Das ist immer noch nicht viel, vor allem, wenn man bedenkt, dass Arno Schmidt Mehrfachlektüre gar nicht ins Auge fasst. Die französische Klassikerbibliothek „Pléiade“ allein umfasst schon 465 Bände, in denen mitunter bis zu zehn Bücher und mehr versammelt sind. Die Zahl der Editionen des „Deutschen Klassiker Verlags“ liegt nicht weit darunter. Sachbücher und Kriminalromane haben wir dann noch gar nicht mitgezählt.
Jürgen Kaube
Herausgeber.
Auf die Frage von Fridtjof Küchemann, welche Bücher bei unseren Lesern mahnend von Regal herabschauen und sagen „Lies mich endlich“ oder gar „Lies mich nochmal“, sind viele Antworten eingegangen. Die 1200 Seiten von Nino Haratischwilis „Das achte Leben“ waren darunter – acht Leben, das wäre dann schon 38.000 Bücher! –, von Carlos Fuentes „Terra Nostra“, zu dem ein Leser mitteilt, es habe schon fünf Umzüge überstanden. Was tatsächlich eine sehr gute Maßzahl für die Ernsthaftigkeit des Lesewillens ist. In anderen Bibliotheken wartet Joseph Roths „Hiob“ darauf, gelesen zu werden. Wieder andere Leser würden auf die einsame Insel Heinrich Manns Romane über Heinrich IV. und Hilary Mantels Cromwell-Trilogie mitnehmen, Goethes Werke – die Weimarer Ausgabe hat 144 Bände – oder „Der Meister und Margarita“.

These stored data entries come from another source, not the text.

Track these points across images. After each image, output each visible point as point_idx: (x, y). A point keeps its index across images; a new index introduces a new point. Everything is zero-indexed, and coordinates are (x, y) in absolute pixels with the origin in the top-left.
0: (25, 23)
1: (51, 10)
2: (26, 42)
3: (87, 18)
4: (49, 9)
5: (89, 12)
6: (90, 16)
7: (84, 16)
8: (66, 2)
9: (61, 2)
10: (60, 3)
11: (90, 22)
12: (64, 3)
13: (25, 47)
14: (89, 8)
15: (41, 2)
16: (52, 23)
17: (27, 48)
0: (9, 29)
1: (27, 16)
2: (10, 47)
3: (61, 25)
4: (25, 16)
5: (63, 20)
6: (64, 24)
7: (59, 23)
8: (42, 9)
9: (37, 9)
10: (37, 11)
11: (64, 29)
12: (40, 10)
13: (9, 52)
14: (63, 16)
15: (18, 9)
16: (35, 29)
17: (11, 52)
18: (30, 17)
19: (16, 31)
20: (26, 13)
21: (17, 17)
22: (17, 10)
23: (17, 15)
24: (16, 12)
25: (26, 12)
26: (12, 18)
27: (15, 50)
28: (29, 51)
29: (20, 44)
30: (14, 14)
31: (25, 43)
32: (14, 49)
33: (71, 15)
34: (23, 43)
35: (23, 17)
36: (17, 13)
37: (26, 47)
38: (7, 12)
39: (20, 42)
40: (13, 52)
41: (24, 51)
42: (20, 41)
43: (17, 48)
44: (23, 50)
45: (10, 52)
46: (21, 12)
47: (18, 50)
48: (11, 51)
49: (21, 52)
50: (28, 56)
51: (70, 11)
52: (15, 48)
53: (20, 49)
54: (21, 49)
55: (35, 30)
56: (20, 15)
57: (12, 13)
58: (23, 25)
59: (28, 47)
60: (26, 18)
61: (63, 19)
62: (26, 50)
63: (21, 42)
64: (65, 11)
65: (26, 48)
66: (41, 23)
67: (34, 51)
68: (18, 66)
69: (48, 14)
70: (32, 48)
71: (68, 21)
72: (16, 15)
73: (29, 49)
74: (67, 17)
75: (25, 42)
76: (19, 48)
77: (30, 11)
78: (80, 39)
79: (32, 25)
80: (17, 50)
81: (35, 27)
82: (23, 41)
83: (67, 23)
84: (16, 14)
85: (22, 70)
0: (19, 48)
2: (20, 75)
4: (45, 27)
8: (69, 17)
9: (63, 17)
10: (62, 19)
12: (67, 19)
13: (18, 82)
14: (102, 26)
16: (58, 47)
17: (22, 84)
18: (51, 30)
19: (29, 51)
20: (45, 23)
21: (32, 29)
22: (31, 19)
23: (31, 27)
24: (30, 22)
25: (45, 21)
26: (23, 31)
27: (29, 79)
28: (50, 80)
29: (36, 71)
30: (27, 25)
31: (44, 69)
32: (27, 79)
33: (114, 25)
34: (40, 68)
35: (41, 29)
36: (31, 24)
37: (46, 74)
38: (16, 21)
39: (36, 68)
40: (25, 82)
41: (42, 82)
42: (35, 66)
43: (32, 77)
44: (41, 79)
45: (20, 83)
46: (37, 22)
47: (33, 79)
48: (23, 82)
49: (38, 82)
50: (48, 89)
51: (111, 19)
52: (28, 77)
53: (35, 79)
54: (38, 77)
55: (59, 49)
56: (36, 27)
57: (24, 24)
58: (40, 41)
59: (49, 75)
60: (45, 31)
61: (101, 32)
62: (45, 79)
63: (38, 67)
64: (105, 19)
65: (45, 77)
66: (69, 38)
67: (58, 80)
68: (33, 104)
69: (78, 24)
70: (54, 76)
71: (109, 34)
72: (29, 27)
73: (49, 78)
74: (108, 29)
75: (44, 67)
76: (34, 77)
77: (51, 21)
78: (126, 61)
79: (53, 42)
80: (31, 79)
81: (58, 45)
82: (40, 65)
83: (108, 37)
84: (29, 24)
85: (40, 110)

Manche Lektüren schieben wir vor uns her, weil die Werke so umfangreich sind. Manche, weil wir vergessen haben, weshalb sie uns wichtig sein sollten. Manche vielleicht auch, weil wir mit Schwierigkeiten beim Lesen rechnen. Jean Pauls „Titan“ beispielsweise, tatsächlich ein unendliches, wunderliches und abgründiges Buch, wanderte bei einem Leser seit dem Studium, als es ihm empfohlen wurde, immer weiter nach hinten in seinem Bücherschrank, bis eine Übernachtung im verschneiten Fichtelgebirge samt Besuch in Jean Pauls Geburtsort Wunsiedel als Wink verstanden wurde, sich den Roman endlich vorzunehmen. Er wird es nicht bereuen.